Data extracted from a collection
- - - - - - -

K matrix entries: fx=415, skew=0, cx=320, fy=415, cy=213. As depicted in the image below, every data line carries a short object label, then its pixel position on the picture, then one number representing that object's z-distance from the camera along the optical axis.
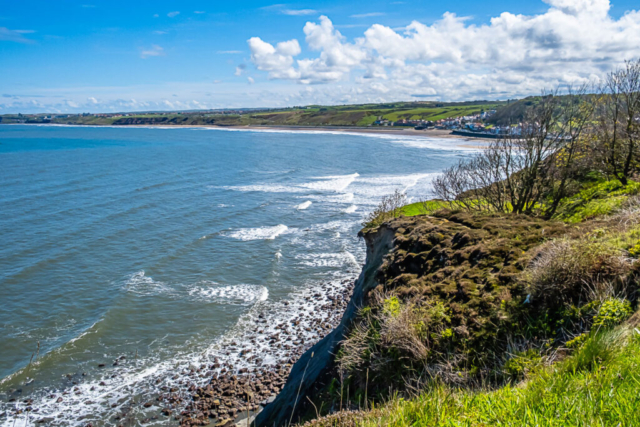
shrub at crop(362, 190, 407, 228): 25.46
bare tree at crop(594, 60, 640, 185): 20.30
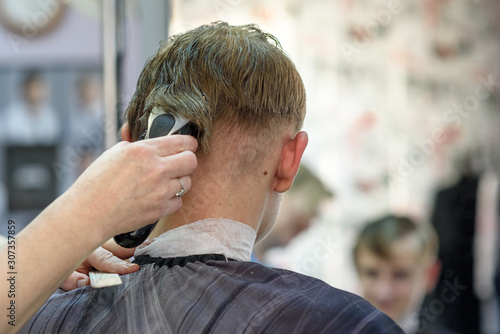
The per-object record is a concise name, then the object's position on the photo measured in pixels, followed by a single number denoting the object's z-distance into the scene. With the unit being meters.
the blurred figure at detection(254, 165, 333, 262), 3.35
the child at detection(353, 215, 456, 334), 3.27
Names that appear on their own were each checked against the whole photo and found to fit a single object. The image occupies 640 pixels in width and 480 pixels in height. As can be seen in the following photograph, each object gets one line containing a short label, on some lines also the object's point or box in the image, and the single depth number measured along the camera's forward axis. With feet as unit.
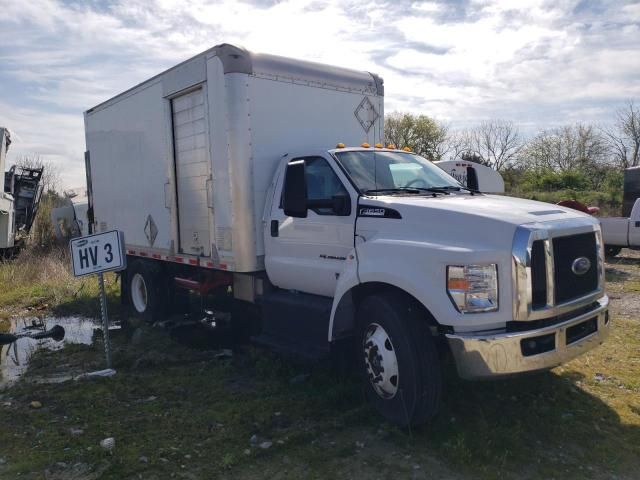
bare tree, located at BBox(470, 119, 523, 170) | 135.85
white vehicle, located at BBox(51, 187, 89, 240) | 53.88
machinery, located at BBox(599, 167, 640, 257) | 40.91
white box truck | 12.51
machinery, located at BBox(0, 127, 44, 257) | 46.06
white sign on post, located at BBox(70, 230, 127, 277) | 19.48
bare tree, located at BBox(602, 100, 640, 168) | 114.11
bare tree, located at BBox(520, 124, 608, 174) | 122.42
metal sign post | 19.52
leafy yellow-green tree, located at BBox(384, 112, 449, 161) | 128.36
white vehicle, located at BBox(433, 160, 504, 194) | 48.98
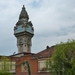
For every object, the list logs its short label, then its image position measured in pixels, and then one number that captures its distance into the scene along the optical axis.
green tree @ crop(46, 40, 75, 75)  13.20
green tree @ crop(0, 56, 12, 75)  15.83
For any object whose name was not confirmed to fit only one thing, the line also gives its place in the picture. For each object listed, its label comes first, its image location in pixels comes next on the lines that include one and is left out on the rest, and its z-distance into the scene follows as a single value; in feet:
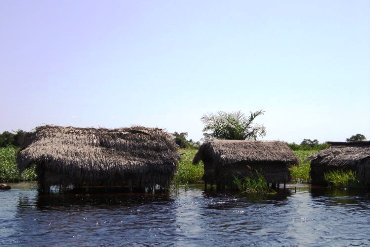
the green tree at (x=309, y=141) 280.63
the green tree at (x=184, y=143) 227.20
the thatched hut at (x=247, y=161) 105.70
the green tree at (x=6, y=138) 216.86
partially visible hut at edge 107.65
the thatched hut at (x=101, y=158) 89.61
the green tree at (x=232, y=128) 224.53
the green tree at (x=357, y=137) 276.27
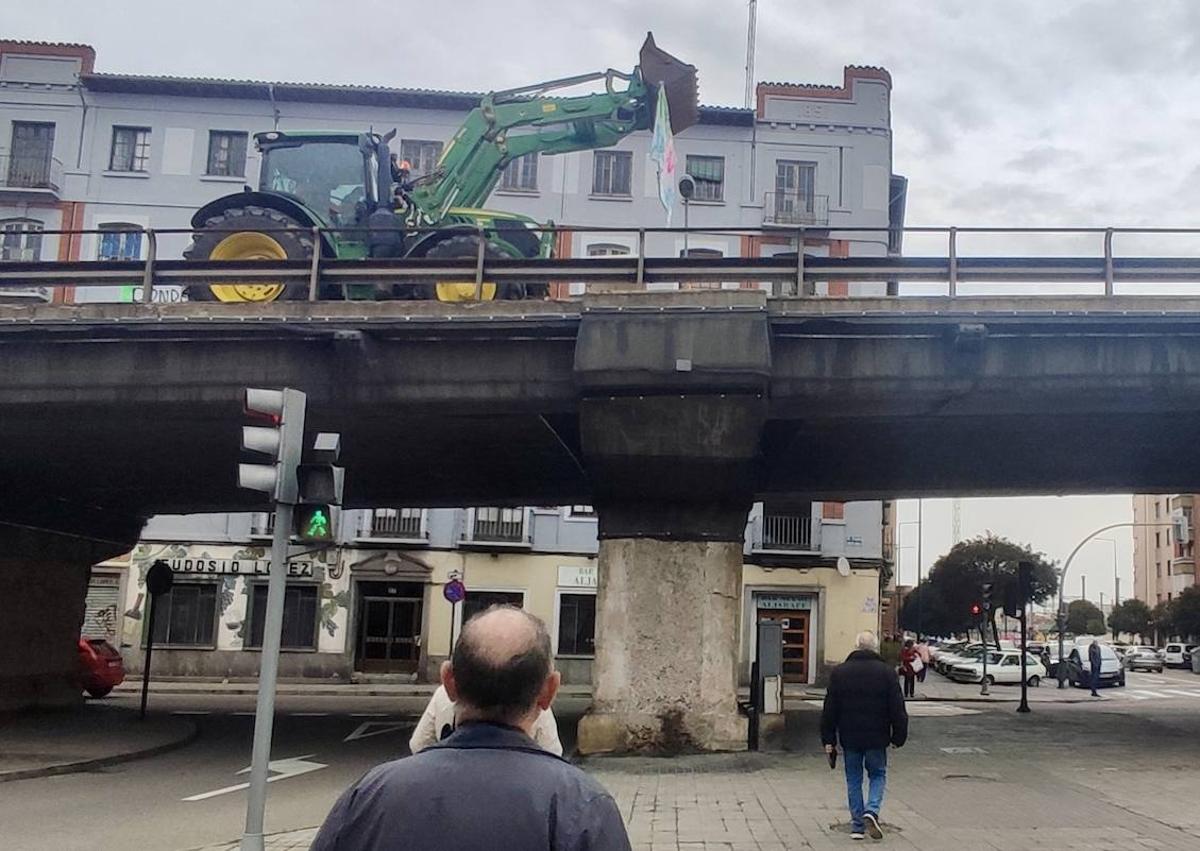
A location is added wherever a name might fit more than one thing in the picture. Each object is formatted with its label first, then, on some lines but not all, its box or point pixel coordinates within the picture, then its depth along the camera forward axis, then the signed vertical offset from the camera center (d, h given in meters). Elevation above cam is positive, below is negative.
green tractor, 16.53 +6.60
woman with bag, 28.55 -1.65
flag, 18.56 +7.36
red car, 23.92 -2.22
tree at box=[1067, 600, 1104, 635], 103.12 -0.70
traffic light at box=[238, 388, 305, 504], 8.38 +0.96
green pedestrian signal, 8.43 +0.36
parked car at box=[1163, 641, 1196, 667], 60.25 -2.25
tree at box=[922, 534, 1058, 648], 65.69 +1.96
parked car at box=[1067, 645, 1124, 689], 37.53 -1.98
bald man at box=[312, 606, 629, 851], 2.33 -0.43
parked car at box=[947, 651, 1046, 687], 39.22 -2.21
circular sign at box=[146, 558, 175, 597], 19.72 -0.24
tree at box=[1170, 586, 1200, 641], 70.12 -0.02
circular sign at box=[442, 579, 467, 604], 27.07 -0.27
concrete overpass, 13.12 +2.43
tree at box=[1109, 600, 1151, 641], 87.56 -0.58
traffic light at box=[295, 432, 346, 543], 8.43 +0.56
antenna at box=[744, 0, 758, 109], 42.06 +19.86
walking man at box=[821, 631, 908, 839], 8.98 -0.99
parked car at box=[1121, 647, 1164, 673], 58.12 -2.47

- - - - - - -

What is needed | In the data above, retype only the stretch from the line with "Names that appear" through the line with "bare tree, located at BBox(602, 100, 640, 168)", word for word, and skip any pictures.

Response to this exercise |
Names that appear on their own were each checked against the whole photo and found to fit a single object. The image occupies 640 pixels in width and 480 pixels in height. As can be seen in the following photograph, each object gets one line containing a short label, on some lines also the object's point or box in the image, and the single depth number measured along the camera's forward axis. With feet as unit.
bare tree, located at BBox(470, 119, 523, 170) | 135.85
white vehicle, located at BBox(51, 187, 89, 240) | 53.88
machinery, located at BBox(599, 167, 640, 257) | 40.91
white box truck | 12.51
machinery, located at BBox(0, 127, 44, 257) | 46.06
white sign on post, located at BBox(70, 230, 127, 277) | 19.48
bare tree, located at BBox(602, 100, 640, 168) | 114.11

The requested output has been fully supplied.